As pressões para que aconteçam as mudanças necessárias na formação médica enfrentam resistências muito grandes nas escolas, principalmente por uma parte significativa dos atores mais importantes, os professores. Muitos resistem a se distanciar do ideal de prática que cultivam, especialistas com inserção em hospitais de alto nível e com consultório privado, podendo se utilizar de equipamentos e tecnologias sofisticadas para fazer seus diagnósticos.

Os valores dos médicos mudaram. Valorizam-se, hoje, a especialização, a precisão diagnóstica, a impessoabilidade nas relações, a recusa à vida de sacrifícios, a comercialização do trabalho médico, partes de um novo tempo e de um novo lugar social da profissão.

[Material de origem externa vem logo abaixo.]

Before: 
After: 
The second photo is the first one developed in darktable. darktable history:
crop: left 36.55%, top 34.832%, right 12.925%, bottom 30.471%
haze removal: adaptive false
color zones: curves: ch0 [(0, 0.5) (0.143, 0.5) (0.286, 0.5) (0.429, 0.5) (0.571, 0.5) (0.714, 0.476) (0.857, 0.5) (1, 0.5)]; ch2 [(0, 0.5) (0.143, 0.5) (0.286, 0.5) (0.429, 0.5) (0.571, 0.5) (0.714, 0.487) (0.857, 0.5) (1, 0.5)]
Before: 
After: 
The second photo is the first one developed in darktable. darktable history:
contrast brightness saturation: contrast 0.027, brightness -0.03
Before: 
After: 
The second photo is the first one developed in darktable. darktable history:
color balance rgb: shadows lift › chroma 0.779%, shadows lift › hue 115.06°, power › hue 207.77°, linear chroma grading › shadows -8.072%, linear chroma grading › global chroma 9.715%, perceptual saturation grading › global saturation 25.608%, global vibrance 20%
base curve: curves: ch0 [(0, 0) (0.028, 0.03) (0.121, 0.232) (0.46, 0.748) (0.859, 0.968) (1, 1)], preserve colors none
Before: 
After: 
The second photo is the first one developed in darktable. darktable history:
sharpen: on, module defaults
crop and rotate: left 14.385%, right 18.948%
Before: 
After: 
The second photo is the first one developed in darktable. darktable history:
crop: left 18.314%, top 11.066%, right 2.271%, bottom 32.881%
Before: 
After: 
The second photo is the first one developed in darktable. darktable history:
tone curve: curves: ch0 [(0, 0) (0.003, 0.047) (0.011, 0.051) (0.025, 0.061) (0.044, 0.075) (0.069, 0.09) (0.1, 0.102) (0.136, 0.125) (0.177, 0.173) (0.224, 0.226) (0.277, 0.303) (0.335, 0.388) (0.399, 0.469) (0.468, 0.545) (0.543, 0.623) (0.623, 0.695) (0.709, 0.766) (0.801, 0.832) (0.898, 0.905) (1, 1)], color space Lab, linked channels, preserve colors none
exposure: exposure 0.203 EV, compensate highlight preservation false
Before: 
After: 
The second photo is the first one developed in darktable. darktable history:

2.11. Ênfase na qualificação docente: recomendação da CINAEM

CINAEM indica que os alunos ingressam na escola com a visão do senso comum do que é ser médico. As relações de poder durante o curso de graduação moldam uma postura passiva e reprodutiva por parte dos alunos (CINAEM, 1998, p. 61) e os docentes reproduzem no espaço da escola médica o seu modo de atuação no mercado, centralizando o poder de decisão no âmbito das atividades acadêmicas.

Por outro lado, a necessidade de profissionalização e de um maior comprometimento com a docência por parte dos professores de medicina ficou clara no estudo realizado pela CINAEM (1998, p. 40) que considerou o docente como um dos elementos centrais para o êxito das reformas necessárias à educação médica:

Quaisquer modificações desejadas no currículo e no processo de aprendizado precisarão estar alicerçadas em um corpo docente com sólido embasamento conceitual, metodológico e técnico sobre as inovações introduzidas na educação médica e com forte motivação para apoiar as mudanças necessárias. Por esta razão, um dos focos que deverá ser desenvolvido na Terceira Fase do Projeto CINAEM será dirigido especialmente aos docentes das escolas de medicina, sob a denominação docência médica profissionalizada.

A capacitação de núcleos pedagógicos nas escolas objetivaria “a difusão dos métodos pedagógicos, o apoio a projetos inovadores em educação médica, o estímulo à formação senso estrito de alto nível e a discussão de propostas e experiências de incentivo à profissionalização da docência médica”.

As fases subseqüentes da CINAEM foram para a avaliação continuada dos resultados advindos das diferentes escolas, a partir de todo trabalho feito nas faculdades de medicina do país.

O XLIII Congresso Brasileiro de Educação Médica foi realizado em outubro de 2005, em Natal, Rio Grande do Norte. Estiveram lá representadas a maioria das escolas de Medicina do Brasil. Uma docente da IES, lócus de realização desta pesquisa, esteve presente para relatar suas experiências e trazer subsídios que facilitem as mudanças.

Por serem os principais sujeitos deste trabalho, maiores considerações sobre os professores de medicina acompanharão as discussões dos resultados.